(DATASET SECTION)

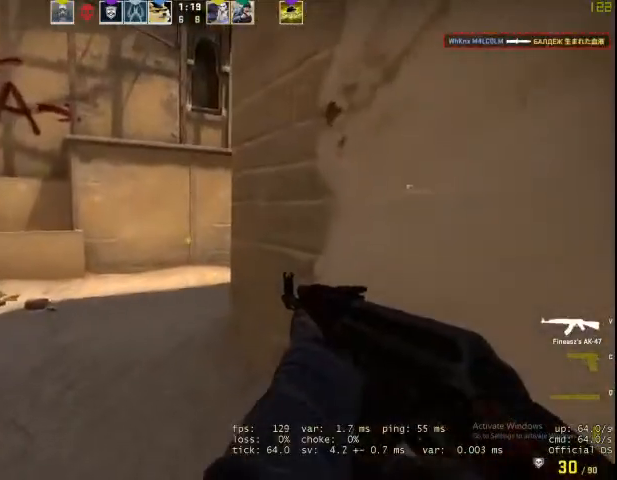
{"keys": ["a", "w"], "mouse": [], "events": [[433, "a", "down"], [433, "shift", "up"]]}
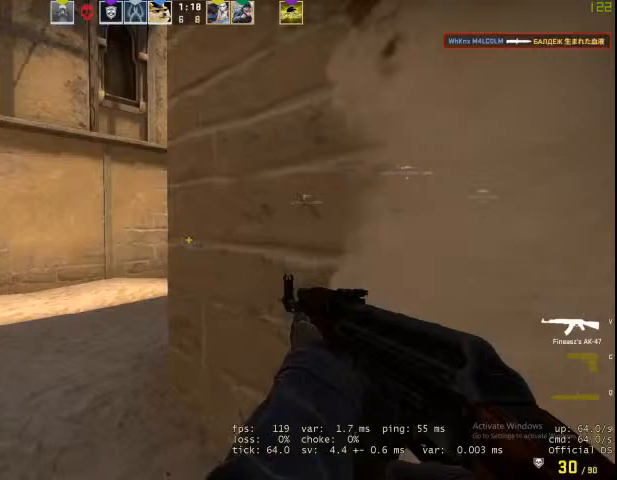
{"keys": ["a", "shift", "w"], "mouse": [], "events": [[167, "shift", "down"]]}
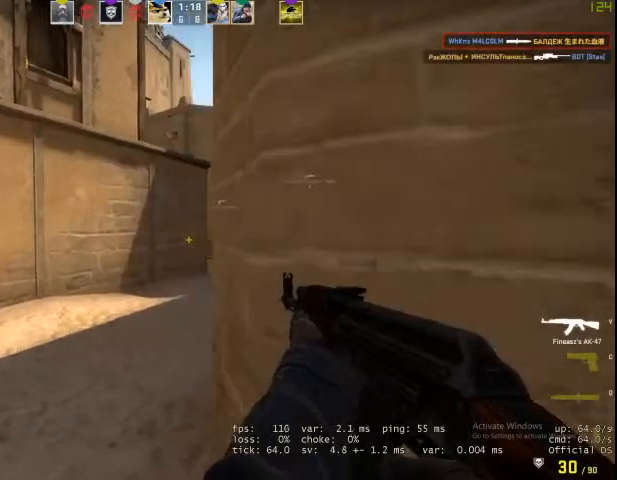
{"keys": ["w"], "mouse": [], "events": [[100, "shift", "up"], [267, "a", "up"]]}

(End DATASET SECTION)

▶ [WHAT YOU HAVE TO DO] How many of the lines above hold the word "down"? Give only that number.

▶ [PROBLEM SOLUTION] 2